*** DATA SUPPLIED ***
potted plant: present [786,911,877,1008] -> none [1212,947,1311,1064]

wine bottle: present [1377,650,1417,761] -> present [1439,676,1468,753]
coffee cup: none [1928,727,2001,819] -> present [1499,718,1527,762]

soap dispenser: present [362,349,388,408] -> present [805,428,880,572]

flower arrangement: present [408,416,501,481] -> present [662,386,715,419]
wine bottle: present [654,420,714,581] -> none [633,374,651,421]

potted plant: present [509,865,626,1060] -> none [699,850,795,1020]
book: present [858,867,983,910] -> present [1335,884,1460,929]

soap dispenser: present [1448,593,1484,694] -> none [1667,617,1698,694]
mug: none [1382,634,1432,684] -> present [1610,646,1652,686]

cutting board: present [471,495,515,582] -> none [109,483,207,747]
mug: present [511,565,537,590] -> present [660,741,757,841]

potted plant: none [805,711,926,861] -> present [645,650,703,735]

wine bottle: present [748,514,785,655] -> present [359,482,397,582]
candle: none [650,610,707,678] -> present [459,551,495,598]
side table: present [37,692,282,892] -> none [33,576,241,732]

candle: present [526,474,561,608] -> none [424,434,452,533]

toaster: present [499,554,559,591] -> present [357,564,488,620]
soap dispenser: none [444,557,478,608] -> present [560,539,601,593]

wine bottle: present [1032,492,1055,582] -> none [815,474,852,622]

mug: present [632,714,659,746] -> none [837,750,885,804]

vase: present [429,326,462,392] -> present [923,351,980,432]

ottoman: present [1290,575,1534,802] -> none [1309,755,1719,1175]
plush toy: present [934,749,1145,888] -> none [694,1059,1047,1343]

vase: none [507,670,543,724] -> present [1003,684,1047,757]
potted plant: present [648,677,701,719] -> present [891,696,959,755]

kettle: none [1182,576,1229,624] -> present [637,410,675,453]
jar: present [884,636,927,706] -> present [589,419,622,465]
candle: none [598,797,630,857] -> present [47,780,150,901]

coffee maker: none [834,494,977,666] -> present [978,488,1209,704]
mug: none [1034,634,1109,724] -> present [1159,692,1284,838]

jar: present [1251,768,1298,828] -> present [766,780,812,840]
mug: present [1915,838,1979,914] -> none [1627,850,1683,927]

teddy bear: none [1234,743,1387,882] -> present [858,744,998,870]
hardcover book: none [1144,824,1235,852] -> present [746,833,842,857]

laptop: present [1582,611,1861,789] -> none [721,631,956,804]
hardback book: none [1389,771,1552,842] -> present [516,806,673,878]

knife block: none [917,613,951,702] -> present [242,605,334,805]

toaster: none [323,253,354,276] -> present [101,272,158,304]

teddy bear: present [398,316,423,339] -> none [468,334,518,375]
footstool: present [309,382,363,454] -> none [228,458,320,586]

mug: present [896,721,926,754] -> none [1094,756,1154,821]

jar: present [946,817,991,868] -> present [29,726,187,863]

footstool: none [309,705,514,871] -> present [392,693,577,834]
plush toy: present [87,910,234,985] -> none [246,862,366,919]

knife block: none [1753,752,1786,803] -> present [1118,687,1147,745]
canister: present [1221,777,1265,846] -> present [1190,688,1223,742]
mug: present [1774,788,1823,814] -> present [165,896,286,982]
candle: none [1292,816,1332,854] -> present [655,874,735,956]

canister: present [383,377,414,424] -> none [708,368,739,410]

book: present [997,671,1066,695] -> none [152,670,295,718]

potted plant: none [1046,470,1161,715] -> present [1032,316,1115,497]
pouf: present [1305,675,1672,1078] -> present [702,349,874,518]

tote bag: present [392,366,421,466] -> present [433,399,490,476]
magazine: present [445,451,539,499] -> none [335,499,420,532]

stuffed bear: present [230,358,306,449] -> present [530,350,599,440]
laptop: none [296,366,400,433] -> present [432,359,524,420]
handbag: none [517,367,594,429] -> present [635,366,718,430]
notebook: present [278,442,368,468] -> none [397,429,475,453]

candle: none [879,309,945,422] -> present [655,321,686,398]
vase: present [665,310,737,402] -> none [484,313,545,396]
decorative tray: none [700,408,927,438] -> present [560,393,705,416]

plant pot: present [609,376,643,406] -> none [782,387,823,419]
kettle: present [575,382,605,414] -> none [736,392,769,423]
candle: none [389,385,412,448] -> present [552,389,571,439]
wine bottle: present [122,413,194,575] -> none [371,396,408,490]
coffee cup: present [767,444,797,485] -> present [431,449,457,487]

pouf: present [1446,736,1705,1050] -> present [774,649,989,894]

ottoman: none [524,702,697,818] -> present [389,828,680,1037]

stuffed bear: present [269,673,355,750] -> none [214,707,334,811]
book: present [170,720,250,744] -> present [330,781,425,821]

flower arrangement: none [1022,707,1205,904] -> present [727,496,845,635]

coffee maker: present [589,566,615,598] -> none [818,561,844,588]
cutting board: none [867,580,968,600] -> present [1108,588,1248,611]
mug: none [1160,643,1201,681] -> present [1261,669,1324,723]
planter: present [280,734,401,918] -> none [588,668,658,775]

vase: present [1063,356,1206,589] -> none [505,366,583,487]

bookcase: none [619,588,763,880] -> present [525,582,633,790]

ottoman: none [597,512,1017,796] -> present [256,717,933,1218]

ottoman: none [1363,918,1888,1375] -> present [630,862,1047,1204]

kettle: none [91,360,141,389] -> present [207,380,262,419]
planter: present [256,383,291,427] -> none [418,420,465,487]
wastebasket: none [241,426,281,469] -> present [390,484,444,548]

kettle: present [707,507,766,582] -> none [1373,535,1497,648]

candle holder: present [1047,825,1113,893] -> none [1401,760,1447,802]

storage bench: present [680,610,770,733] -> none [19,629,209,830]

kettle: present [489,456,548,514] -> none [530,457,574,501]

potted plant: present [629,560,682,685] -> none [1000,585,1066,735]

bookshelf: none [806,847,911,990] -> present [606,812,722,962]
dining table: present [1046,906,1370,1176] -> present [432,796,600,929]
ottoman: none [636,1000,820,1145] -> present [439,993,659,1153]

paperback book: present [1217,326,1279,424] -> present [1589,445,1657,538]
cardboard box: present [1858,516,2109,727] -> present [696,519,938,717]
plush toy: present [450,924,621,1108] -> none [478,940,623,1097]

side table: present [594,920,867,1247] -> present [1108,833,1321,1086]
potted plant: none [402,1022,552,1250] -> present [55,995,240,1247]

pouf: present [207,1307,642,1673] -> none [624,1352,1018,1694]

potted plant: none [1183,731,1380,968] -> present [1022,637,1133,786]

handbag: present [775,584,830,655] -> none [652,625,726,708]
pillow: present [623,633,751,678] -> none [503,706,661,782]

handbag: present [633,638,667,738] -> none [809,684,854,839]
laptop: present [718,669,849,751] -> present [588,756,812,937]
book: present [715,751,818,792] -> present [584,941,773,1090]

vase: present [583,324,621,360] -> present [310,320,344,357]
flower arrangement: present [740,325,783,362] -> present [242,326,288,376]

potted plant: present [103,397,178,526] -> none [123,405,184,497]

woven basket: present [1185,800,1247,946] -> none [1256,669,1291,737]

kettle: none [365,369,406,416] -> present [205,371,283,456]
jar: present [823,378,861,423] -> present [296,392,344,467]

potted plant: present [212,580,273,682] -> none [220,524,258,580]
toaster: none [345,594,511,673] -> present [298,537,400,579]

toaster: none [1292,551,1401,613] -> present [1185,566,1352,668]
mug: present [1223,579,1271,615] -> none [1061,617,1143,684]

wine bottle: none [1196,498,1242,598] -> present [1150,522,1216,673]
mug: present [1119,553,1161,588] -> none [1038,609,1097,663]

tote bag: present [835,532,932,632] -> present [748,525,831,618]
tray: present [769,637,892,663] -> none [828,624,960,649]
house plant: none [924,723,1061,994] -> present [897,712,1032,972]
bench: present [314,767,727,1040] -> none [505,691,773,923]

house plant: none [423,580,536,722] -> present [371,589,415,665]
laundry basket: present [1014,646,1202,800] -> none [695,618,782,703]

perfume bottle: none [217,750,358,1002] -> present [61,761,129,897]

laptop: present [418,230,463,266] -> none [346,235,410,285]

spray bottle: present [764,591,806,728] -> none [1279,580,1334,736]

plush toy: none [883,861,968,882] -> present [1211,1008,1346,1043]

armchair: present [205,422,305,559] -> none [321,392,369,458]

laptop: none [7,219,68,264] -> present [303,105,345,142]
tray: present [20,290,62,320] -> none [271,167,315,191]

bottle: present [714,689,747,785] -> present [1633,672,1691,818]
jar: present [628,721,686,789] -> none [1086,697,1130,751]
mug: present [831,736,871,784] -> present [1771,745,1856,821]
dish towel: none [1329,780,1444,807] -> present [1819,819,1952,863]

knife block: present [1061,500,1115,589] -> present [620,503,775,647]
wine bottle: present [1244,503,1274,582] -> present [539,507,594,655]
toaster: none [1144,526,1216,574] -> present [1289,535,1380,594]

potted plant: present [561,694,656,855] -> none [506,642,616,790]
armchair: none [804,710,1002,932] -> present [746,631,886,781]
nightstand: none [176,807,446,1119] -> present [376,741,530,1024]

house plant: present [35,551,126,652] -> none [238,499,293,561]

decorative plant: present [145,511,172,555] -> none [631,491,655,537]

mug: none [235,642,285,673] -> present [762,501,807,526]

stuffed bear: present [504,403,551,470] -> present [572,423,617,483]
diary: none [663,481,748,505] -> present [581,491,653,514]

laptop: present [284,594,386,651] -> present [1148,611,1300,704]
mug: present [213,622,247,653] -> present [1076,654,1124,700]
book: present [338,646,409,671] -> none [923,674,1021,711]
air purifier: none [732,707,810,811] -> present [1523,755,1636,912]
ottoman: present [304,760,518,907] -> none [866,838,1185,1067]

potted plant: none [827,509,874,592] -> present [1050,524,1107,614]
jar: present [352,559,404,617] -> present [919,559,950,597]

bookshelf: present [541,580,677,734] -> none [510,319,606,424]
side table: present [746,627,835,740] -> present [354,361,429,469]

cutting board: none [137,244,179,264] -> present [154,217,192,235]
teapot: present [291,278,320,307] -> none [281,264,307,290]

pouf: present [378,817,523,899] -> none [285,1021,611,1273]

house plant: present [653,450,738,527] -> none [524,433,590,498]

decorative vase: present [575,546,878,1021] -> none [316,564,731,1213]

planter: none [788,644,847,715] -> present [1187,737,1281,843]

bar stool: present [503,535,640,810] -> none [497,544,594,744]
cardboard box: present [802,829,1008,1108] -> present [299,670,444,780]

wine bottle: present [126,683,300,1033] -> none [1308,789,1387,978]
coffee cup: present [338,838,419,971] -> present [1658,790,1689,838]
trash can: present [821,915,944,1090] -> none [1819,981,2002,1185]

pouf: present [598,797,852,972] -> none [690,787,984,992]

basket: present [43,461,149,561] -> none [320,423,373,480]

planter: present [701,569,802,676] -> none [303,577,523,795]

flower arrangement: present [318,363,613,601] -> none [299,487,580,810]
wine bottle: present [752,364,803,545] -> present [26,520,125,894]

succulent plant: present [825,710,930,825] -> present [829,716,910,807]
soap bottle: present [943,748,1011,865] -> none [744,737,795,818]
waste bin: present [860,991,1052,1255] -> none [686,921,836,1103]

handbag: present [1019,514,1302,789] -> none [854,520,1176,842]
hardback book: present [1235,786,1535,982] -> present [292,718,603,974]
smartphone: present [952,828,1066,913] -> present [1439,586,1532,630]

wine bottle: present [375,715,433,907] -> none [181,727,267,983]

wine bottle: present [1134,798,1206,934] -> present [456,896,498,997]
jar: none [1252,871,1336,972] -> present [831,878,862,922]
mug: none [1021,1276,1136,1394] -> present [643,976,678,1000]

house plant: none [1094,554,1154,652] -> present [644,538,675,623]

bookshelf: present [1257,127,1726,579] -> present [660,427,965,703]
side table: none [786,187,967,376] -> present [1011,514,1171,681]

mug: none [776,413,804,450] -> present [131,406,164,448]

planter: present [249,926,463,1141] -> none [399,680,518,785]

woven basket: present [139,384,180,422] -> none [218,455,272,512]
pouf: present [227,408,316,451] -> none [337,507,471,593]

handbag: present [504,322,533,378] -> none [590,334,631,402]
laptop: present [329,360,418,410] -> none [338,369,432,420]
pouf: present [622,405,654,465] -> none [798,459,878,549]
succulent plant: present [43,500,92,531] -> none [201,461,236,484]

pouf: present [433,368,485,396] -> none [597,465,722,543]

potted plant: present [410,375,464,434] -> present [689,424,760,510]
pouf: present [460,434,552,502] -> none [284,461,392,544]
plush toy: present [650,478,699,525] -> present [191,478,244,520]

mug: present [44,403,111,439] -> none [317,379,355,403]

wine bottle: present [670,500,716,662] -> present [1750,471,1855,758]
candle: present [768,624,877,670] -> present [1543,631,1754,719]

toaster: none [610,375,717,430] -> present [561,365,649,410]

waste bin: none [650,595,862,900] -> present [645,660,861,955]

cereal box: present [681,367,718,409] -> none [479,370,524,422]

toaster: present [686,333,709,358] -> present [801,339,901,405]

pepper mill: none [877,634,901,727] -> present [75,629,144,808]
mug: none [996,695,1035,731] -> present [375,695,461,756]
*** End of DATA SUPPLIED ***
EXERCISE GOAL:
Find where the line with "potted plant: present [509,865,626,1060]" sits in the material above, then copy exactly from it through the line with "potted plant: present [648,677,701,719]". Add no other line.

TASK RESPONSE:
potted plant: present [509,865,626,1060] -> none [699,850,795,1020]
book: present [858,867,983,910] -> present [1335,884,1460,929]

soap dispenser: present [1448,593,1484,694] -> none [1667,617,1698,694]
mug: none [1382,634,1432,684] -> present [1610,646,1652,686]

cutting board: present [471,495,515,582] -> none [109,483,207,747]
mug: present [511,565,537,590] -> present [660,741,757,841]

potted plant: none [805,711,926,861] -> present [645,650,703,735]

wine bottle: present [748,514,785,655] -> present [359,482,397,582]
candle: none [650,610,707,678] -> present [459,551,495,598]
side table: present [37,692,282,892] -> none [33,576,241,732]

candle: present [526,474,561,608] -> none [424,434,452,533]

toaster: present [499,554,559,591] -> present [357,564,488,620]
soap dispenser: none [444,557,478,608] -> present [560,539,601,593]

wine bottle: present [1032,492,1055,582] -> none [815,474,852,622]

mug: present [632,714,659,746] -> none [837,750,885,804]

vase: present [429,326,462,392] -> present [923,351,980,432]

ottoman: present [1290,575,1534,802] -> none [1309,755,1719,1175]
plush toy: present [934,749,1145,888] -> none [694,1059,1047,1343]

vase: none [507,670,543,724] -> present [1003,684,1047,757]
potted plant: present [648,677,701,719] -> present [891,696,959,755]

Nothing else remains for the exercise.